Here is an example with just one person trying these strategies, still with beneficial outcome:
“I asked you to pick up my sister on your way across town, but you just arrived without her. I swear that you never listen to what I’m saying.”
“You asked me to pick up your sister and I forgot. You feel like I never listen to you.”
“That’s right. And now my sister’s waiting for you and our family meal is ruined.”
“You went to all this trouble to plan a family meal and now it’s ruined because I forgot part of the family!”
“You’re an asshole.”
“YES, I’m angry!”
“You need me to be better at keeping my commitments.”
“Yeah, it would be nice to be able to depend on you now and then.”
“You need me to be dependable.”
“I’m sorry that I let you down today. I don’t want you to feel like this. Can we have a small snack now and put dinner in the oven while I go get your sister? Is it too late for a do-over tonight?”
“We’ll be eating after 8pm… but I would prefer that than not having dinner together at all.”
“Okay, can you text her that I’m on my way?”
Notice that the partner who is trying to make peace here is not engaging in a dialogue about the content their partner is introducing. Yes, they are repeating the content to let their partner know they heard it… but they aren’t evaluating the legitimacy of the content nor offering alternative perspectives. This person reflected back to their partner what they heard (“You feel like I never listen to you,”) rather than answering the statement (“I never listen to you?? What about yesterday, when I made those two phone calls you asked me to make??”)

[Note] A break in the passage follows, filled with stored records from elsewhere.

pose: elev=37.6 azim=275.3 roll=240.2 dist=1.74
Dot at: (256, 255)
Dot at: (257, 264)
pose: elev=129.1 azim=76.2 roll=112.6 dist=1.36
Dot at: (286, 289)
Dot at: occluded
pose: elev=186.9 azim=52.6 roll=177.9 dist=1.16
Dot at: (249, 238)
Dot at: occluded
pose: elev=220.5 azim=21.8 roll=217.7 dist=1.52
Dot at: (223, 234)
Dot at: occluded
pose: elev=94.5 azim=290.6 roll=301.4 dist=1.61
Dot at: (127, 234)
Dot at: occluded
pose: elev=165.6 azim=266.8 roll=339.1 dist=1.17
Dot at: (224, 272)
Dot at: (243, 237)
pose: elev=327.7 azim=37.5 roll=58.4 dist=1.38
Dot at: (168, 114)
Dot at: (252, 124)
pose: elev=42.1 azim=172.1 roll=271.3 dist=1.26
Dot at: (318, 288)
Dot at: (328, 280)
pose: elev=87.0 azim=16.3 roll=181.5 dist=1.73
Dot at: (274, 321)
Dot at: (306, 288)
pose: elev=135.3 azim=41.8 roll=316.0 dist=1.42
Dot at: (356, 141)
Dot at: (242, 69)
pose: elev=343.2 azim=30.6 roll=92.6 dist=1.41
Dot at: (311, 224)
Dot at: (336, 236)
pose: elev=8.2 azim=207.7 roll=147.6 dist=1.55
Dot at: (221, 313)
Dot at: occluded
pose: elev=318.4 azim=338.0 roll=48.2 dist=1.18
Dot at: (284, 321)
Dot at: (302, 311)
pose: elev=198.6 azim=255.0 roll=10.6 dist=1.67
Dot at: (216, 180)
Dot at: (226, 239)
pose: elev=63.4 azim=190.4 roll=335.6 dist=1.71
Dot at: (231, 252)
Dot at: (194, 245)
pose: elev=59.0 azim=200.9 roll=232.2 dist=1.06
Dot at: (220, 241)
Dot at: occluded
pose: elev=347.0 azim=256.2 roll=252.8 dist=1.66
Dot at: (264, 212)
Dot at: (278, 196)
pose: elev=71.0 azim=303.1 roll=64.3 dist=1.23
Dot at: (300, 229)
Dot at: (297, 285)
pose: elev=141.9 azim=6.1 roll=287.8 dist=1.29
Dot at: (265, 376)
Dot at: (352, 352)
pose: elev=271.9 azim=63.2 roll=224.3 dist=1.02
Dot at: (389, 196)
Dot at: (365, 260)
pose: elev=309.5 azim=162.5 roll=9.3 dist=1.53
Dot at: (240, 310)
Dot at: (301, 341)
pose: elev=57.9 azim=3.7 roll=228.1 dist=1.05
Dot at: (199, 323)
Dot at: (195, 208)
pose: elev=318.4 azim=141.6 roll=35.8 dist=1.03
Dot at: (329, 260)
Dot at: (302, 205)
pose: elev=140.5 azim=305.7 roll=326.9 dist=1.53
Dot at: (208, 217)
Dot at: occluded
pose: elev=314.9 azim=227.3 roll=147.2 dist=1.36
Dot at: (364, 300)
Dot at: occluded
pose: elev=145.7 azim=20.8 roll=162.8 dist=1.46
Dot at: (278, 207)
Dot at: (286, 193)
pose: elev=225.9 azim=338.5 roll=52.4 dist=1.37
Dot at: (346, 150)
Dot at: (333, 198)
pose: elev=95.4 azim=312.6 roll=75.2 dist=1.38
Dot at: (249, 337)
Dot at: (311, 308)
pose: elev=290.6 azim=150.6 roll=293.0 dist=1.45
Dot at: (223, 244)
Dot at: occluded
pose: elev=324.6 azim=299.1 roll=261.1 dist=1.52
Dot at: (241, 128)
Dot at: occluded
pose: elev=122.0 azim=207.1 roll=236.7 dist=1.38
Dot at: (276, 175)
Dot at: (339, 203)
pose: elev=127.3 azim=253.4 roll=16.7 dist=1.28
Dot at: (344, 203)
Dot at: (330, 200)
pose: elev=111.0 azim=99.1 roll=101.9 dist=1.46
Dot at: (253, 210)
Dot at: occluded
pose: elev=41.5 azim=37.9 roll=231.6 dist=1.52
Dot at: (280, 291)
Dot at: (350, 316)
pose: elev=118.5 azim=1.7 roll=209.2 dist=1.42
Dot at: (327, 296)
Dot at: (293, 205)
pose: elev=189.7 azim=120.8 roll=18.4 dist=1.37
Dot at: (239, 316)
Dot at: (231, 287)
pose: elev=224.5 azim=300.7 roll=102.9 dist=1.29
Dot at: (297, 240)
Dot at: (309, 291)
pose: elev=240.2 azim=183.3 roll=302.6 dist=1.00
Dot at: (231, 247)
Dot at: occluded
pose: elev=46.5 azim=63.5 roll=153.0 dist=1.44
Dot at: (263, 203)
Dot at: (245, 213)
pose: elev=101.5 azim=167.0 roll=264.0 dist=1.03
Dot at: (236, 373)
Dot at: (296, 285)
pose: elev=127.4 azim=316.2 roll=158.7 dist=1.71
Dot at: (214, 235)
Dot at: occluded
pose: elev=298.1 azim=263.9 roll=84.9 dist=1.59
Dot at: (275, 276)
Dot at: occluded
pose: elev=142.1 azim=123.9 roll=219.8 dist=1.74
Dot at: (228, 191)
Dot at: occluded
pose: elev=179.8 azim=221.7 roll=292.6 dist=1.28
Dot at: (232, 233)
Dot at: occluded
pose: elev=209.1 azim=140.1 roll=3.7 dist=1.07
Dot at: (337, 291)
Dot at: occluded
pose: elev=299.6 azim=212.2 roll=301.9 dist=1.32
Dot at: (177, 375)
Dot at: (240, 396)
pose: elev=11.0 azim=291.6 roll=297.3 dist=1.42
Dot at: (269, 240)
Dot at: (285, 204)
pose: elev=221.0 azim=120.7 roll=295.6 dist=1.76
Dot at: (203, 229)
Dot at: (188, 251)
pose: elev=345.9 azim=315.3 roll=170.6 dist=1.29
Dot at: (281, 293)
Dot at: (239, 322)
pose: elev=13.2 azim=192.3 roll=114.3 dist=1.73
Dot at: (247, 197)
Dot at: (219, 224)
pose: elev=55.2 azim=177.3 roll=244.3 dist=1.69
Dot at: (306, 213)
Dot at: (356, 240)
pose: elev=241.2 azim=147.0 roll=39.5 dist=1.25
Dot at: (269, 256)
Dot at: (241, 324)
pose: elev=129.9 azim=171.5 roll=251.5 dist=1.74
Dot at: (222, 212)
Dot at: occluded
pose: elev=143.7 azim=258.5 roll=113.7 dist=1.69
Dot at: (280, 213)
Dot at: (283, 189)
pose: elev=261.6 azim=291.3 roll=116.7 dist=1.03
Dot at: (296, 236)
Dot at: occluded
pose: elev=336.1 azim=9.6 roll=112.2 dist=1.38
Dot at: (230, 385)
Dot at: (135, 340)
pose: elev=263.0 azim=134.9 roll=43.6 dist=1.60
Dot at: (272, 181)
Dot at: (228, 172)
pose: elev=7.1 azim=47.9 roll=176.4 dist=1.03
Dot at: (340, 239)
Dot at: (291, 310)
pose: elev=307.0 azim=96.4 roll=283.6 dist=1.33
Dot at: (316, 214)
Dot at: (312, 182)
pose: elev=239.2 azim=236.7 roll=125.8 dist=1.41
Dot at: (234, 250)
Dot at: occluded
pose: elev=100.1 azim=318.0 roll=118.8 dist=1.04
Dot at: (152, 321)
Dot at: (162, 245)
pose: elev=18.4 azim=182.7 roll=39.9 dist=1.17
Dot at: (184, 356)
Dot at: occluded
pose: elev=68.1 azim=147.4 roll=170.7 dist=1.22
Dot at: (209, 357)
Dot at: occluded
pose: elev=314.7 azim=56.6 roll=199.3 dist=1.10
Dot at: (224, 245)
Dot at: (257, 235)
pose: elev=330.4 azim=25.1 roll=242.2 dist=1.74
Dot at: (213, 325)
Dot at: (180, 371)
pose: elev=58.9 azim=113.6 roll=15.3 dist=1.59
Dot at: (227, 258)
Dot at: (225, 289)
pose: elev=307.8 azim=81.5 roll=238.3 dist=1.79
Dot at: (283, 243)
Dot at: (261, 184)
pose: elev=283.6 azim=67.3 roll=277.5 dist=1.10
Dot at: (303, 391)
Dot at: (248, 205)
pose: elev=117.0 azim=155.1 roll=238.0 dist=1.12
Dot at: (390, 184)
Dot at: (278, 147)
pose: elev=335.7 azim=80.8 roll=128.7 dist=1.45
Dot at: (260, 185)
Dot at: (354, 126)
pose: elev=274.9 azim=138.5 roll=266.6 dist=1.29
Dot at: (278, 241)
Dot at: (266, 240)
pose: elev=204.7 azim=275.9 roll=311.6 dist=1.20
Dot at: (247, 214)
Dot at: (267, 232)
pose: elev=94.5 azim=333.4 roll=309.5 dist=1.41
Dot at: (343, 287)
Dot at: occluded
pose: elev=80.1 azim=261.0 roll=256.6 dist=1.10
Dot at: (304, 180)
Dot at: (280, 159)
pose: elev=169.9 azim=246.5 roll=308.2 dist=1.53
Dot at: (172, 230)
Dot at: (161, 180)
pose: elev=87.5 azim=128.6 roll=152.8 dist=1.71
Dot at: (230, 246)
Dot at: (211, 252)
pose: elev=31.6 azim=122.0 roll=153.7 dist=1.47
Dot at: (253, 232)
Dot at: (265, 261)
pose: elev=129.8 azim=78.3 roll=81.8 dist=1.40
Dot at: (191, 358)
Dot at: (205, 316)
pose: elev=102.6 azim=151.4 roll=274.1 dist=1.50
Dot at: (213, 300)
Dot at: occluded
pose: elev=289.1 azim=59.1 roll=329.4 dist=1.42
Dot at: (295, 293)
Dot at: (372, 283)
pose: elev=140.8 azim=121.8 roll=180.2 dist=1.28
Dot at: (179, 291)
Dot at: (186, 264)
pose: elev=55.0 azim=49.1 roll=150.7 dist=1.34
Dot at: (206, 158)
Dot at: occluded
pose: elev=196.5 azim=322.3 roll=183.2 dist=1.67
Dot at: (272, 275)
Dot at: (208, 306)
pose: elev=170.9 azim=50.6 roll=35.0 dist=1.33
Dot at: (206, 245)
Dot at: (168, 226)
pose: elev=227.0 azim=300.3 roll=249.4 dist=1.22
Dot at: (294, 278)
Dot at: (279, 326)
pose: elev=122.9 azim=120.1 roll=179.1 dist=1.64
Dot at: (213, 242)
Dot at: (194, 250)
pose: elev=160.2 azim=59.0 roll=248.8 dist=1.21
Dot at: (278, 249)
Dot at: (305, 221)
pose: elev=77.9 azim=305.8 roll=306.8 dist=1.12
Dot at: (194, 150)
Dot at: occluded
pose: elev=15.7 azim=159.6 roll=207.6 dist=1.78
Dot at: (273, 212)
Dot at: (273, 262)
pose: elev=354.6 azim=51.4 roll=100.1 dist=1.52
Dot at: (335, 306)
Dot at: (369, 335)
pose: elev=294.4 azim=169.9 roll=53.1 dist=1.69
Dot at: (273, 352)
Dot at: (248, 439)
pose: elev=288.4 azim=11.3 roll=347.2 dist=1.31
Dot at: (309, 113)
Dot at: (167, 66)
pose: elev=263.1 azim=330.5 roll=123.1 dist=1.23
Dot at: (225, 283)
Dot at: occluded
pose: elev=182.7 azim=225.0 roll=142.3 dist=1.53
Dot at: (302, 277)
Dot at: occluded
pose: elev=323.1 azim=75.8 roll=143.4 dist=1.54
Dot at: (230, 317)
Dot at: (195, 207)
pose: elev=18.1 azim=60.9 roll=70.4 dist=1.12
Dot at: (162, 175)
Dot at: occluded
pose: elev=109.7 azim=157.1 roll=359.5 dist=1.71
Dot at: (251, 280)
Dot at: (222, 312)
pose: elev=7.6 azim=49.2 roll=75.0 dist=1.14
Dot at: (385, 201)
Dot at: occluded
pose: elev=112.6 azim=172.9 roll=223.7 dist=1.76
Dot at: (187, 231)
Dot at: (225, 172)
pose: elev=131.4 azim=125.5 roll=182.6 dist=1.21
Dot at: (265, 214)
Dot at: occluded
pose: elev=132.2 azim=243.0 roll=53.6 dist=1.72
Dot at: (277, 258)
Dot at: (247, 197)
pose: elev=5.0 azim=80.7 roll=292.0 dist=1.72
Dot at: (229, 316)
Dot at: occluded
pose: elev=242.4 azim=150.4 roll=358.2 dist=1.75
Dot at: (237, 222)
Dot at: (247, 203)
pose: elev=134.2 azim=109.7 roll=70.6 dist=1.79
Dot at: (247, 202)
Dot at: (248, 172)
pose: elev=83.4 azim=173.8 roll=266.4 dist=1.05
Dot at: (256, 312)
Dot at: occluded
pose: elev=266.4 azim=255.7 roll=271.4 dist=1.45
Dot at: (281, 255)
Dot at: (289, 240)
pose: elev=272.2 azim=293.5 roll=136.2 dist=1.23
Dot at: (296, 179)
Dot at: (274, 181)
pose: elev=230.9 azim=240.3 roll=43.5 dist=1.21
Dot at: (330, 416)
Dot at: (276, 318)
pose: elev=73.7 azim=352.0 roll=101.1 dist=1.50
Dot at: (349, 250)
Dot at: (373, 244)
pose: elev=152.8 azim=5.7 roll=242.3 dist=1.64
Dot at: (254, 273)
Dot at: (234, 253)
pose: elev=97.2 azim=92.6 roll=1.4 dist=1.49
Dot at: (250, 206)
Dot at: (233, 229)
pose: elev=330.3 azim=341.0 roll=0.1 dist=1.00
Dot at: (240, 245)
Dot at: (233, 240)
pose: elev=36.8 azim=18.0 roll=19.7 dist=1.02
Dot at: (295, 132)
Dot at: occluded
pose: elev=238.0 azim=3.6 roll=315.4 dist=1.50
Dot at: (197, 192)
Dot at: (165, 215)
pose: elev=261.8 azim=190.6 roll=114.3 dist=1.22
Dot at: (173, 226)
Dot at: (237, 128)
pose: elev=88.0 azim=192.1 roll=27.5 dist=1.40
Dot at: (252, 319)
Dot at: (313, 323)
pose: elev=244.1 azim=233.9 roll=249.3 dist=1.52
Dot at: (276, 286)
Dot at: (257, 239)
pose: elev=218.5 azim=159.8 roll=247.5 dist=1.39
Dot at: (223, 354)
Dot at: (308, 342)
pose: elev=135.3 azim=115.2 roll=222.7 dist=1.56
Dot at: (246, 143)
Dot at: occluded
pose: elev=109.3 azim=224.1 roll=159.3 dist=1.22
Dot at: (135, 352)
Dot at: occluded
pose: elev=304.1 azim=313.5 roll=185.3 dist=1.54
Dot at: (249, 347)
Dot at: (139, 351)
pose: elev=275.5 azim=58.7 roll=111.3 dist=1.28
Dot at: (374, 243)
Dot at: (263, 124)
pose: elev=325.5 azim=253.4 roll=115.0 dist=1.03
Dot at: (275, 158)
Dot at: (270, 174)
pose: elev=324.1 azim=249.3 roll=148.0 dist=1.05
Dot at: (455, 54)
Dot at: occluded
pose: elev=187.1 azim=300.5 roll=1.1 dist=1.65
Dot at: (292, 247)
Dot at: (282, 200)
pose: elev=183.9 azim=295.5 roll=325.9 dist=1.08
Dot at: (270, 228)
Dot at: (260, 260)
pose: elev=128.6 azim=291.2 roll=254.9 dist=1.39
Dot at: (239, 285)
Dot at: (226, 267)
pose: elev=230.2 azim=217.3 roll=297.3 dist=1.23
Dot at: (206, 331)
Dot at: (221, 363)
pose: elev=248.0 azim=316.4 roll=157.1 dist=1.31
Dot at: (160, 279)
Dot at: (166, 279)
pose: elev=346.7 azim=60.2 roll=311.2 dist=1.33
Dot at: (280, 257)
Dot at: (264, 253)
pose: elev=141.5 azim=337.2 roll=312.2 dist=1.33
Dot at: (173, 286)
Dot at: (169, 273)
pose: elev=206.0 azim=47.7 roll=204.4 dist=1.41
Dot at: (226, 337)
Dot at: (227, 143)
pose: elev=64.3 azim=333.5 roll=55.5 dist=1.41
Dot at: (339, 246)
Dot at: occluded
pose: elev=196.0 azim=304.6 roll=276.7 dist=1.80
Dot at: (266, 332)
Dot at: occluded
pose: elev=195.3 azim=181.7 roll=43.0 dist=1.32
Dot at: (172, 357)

Reaching out for extra help
This type of communicating is a lot easier if both parties are on board, and even easier when working with a therapist. But it’s never “easy” at first. This is because the vast, vast majority of us are in the habit of ignoring the process of our communicating and simply addressing the content. It feels very unnatural to not respond to the content and to instead address the feelings underneath the words. It feels unnatural to step up into a role of support for our partner to express their emotions and needs, even when that partner may be stuck in blaming or negative communication patterns. This is actually a skill that parents can use to help their children learn language that identifies their feelings and helps them to get their needs met. Since many of us did not have parents who taught us these skills, we have the task of learning them as adults.
In addition to being in the habit of only looking at a conversation’s content, most of us become defensive when the person to whom we are closest brings up criticisms about us. It takes repeated experiences of safety with our partner to trust that a critique today is just that… not a sign that our partner thinks we are permanently defective or would rather be with someone else.
The kind of conversation I’m describing will not be successful for some couples. If the baseline sense of safety is not there, or if both partners are not invested in moving past your habitual conflict patterns, this will likely fall flat. In that case, I really do recommend considering a couples’ counselor. When you discuss the counselor’s style before becoming his or her client, look for someone who can articulate using this type of dialogue. It is sometimes called emotionally-focused therapy.
Whether you are ready to jump in at home and try what I’m suggesting, or you are ready to find the help of a marriage and family therapist who can guide this type of communication, I wish you the best!